Note: There are no JOINs in Firestore. You can "join" data client-side, but this doesn't happen directly with the database. This is by design: JOINs aren't efficient.

Firestore is schemaless

You can add data to any document on the fly, and it doesn't have to match the data types in other documents in the collection.

The fundamental idea with Firestore is to model your data in a way that doesn't require a JOIN. You are prerendering data for read efficiency.

Mental Framework for Modeling Data

Aim to model your data based on how it's going to be consumed by the app.

Think about the screens/views in your app, then design your data model that's the path of least resistance to get that view.

In contrast: SQL is designed via preset rules.

Note: Given how open-ended Firestore can be, there is usually more than one way to model your data. You have to consider the trade-offs of each.

Data Types

Firestore has the typical primitive data types: strings, number, booleans, null.

Other data types include:

  • Geopoints (latitude and longitude)

  • References to other documents

  • Map (like an object)

  • Array (ordered data)

Techniques for Data Modeling

  1. Embedding: adding data directly into a document.

  • This is the first technique you should consider because it's the most cost-effective and performant.

  • You only need 1 document read!

  • Note: It's only practical if the data is small because documents are limited to 1MB in size. Plus queries to the document will download the entire document.

  1. Root collection: creating a collection at root and creating documents in there.

  • This is normalizing your data.

  • Great for maintaining relationships across documents.

  • Great for querying across multiple properties.

  1. Subcollection: scopes data to individual document.

  • Great for when you need to set up a one-to-many relationship.

  • The only limitation is that queries across parents don't include subcollections (e.g. filtering a collection).

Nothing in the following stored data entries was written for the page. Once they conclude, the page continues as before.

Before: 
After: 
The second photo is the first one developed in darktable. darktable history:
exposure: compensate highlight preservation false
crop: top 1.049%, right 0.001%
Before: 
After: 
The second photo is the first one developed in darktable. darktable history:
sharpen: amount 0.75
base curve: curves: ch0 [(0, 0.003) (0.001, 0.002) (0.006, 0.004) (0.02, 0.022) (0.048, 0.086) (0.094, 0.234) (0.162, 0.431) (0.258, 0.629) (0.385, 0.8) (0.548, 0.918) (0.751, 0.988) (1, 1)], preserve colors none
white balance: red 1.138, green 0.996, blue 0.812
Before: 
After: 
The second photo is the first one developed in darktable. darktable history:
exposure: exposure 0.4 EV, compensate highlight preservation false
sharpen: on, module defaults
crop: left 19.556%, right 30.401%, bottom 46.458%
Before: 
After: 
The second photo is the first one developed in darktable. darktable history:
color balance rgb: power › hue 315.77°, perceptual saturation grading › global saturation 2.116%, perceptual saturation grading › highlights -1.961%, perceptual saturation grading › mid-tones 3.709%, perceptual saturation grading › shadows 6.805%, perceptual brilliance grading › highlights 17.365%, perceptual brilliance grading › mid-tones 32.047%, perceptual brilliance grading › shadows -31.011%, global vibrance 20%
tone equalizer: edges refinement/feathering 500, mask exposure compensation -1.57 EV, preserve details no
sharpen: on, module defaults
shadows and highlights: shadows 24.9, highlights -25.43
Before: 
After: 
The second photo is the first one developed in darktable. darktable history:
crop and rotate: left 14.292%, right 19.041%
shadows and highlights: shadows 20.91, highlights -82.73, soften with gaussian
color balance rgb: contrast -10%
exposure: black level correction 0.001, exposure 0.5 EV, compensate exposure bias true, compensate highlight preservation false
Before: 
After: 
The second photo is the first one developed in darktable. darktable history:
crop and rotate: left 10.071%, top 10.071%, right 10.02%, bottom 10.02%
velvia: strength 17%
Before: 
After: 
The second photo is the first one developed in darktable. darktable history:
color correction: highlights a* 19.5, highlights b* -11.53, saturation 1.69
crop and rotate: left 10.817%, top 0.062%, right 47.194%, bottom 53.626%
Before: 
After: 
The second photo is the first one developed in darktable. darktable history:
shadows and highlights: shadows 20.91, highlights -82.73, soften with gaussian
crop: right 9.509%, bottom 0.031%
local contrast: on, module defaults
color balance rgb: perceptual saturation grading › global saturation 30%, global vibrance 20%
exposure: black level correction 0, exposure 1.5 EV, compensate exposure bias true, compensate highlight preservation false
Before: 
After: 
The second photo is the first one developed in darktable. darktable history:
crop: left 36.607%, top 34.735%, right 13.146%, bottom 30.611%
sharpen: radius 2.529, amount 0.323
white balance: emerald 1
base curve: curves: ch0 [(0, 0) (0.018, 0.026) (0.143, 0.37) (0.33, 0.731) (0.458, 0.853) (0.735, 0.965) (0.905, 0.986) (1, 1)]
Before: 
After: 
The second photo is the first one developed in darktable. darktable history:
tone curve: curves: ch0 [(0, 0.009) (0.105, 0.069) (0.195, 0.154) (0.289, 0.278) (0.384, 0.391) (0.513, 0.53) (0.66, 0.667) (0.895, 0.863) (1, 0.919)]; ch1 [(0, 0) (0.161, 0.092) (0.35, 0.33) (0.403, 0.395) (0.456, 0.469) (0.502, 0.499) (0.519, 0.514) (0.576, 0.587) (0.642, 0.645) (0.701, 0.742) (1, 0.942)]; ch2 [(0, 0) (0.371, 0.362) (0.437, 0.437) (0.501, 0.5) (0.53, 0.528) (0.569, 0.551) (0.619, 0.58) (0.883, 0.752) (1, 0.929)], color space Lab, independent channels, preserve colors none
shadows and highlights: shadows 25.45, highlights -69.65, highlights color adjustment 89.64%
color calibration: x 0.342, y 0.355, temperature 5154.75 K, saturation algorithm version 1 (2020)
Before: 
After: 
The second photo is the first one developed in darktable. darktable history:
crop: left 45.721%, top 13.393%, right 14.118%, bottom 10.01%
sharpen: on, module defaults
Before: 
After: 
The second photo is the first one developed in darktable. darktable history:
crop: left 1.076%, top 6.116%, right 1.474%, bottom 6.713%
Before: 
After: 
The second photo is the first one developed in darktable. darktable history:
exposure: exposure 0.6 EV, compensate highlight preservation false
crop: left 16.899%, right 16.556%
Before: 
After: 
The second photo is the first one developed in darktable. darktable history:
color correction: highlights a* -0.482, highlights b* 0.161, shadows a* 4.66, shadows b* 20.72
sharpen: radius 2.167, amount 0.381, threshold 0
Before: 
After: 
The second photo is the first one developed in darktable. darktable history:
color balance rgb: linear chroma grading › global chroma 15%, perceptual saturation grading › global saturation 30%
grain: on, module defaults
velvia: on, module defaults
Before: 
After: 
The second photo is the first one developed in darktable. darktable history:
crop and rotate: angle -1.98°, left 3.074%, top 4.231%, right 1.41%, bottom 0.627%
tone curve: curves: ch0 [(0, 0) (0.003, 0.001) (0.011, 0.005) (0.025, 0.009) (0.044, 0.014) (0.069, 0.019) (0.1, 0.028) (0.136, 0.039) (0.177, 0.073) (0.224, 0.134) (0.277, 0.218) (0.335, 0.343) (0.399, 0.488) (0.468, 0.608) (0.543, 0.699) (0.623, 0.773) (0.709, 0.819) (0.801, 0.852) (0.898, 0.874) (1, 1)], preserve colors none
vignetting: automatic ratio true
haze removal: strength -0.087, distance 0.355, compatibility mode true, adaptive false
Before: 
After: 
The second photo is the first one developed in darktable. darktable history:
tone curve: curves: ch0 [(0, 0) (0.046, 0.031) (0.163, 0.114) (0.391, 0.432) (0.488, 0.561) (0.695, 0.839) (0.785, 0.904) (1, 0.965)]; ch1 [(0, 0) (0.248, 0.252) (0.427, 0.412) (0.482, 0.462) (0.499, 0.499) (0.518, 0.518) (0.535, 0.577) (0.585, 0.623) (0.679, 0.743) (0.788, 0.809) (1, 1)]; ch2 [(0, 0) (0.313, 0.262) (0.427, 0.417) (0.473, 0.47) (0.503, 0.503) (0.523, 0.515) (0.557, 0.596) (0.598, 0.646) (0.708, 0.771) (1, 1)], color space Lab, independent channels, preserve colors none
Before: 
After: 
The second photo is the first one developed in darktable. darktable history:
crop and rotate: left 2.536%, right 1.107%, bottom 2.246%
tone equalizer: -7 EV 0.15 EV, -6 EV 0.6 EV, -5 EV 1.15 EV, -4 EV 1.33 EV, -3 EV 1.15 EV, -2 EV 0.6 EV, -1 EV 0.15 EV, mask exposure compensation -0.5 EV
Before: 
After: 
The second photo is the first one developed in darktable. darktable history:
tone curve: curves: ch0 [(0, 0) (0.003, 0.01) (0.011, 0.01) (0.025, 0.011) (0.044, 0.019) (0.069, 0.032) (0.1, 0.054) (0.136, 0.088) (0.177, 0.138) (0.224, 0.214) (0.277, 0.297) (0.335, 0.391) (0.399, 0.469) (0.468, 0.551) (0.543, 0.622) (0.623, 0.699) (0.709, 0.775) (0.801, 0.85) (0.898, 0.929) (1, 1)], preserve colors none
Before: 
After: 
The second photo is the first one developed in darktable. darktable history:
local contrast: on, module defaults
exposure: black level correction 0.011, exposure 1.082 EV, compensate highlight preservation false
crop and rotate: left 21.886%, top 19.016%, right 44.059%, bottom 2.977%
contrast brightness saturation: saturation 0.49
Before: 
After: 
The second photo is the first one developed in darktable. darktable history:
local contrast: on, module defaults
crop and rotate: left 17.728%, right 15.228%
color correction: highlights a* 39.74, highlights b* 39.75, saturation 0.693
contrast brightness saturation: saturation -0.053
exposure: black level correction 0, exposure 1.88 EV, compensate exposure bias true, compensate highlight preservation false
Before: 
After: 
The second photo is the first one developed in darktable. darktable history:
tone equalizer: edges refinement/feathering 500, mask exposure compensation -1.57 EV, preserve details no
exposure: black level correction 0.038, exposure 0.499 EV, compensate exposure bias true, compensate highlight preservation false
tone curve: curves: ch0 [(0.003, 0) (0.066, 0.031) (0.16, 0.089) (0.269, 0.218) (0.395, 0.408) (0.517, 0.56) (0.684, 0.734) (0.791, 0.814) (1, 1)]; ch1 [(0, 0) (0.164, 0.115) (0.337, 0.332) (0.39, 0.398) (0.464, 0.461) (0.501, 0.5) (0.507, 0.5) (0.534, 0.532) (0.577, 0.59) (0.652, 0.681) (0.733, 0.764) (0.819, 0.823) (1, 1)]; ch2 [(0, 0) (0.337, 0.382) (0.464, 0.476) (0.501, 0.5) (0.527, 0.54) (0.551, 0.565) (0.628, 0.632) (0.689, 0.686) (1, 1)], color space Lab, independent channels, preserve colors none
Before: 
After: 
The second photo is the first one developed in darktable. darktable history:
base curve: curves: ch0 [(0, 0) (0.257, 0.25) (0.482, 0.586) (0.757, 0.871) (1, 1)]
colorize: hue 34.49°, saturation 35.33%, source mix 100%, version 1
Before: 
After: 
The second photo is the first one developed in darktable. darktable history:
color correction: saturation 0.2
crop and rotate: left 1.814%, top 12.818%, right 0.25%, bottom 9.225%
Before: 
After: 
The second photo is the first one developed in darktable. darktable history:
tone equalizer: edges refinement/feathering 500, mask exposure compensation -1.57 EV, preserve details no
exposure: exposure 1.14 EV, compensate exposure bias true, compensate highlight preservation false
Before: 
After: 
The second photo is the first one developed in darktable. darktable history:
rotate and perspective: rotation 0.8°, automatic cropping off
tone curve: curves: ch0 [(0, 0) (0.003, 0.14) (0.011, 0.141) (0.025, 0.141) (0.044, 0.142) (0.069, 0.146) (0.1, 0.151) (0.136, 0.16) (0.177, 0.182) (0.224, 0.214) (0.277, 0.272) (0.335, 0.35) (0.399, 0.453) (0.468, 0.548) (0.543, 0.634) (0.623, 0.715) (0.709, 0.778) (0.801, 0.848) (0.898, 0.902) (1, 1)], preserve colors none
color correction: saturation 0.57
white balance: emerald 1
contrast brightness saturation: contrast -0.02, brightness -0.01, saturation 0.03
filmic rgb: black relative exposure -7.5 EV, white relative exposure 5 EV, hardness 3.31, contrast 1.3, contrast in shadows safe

  • Note: When you query a document, you have to explicitly request its subcollections!

  1. Bucketing: a collection of documents that embed relational data.

  • Great for decreasing number of queries to get data.

Reading Data

Rule of thumb: If your query code is simple, you probably have a good data model. If it's complicated, you probably need to rethink the data model.

// Document read
const userPromise = db.collection('users').doc('userId')

// Subcollection read
const subPromise = db.collection('users').doc('userId').collection('tags')

// Bucket read
const userPromise = db.collection('users').doc('userId')
const tagPromise = db.collection('tags').doc('userId')

// ** Multi-document read **
// Given an array of doc IDs, read them all at a given collection
const user = await db.collection('users').doc('userId')
const tagIds = user.data().tags // grabs array of tag IDs

const readIds = async (collection, ids) => {
  const promises = ids.map(id => db.collection(collection).doc(id).get()) // returns array of promises
  const responses = await Promise.all(promises) // returns array of responses
  const data = responses.map(response => response.data()) // returns array of data
  return data
}

const tagData = readIds('tags', tagIds) // MULTI-DOCUMENT READ!

Note: Under the hood, the Firebase SDK performs pipelining, which combines requests and runs them concurrently.

Massaging Data

Some useful methods for massaging data server-side include:

  • where('key', '>=', today)

    • You'll use this the most!

    • Note: Range operators like >= can only be used once, while equality operators can be used infinitely.

    • Note 2: There is no inequality operator, so you have to combine an above and below query

// Excludes all users who are age 25
const above = db.collection('users').where('age', '>', 25)
const below = db.collection('users').where('age', '<', 25)
  • orderBy('key', 'desc')

    • Note: If some documents don't contain your chosen key, they'll be filtered out.

  • limit(20)

  • startAfter and endBefore (exclusive) plus startAt and endAt (inclusive)

    • Great for pagination

Pro tip:

  • You can chain these methods. These chains work like the AND operator.

  • However, there is no OR operator. To mimic OR, just create multiple queries.

Best practice: It's often much easier to perform many small queries and combine them client-side than to try to perform one giant query.

Bonus: where has a special array-contains operator that checks if an array contains a value, returning the array if there's a match.

Indexes

What are indices? I don't get it...

In any case, Firestore will throw an error if it recommends you create an index.

Security

The most important thing to keep in mind when it comes to security is that you cannot partially read a document. So whatever access you provide, they have access to all of the data.

Some models of security:

// No read/write access from client-side at all
// ONLY accessible server-side via dashboard
match /accounts/{id} {
  alow read, write: if false;
}

// Read/write access for user only
// Great for private data like email
match /users/{id} {
  allow read, write: if id == request.auth.uid;
}

// Public read access, private write access
// Great for visible data like usernames
match /profiles/{id} {
  allow read;
  allow write: if id == request.auth.uid;
}

Best practice: If you want a data set to have its own security rules, it's best to place it into its own collection.

Relational Data Modeling

Cardinality

Ask yourself: how many items can be in a set? A few? Hundreds? Billions?

  • If only a few, it makes the most sense to embed in the parent document.

  • If hundreds, it makes sense to create a bucket document with the same document ID.

  • If billions, opt for a collection because it can scale indefinitely.

One-to-one

One-to-one relationships are the easiest to model. There are 3 ways of creating the relationship:

  1. Embed data inside document.

  • If the relationship is truly unique, this should work.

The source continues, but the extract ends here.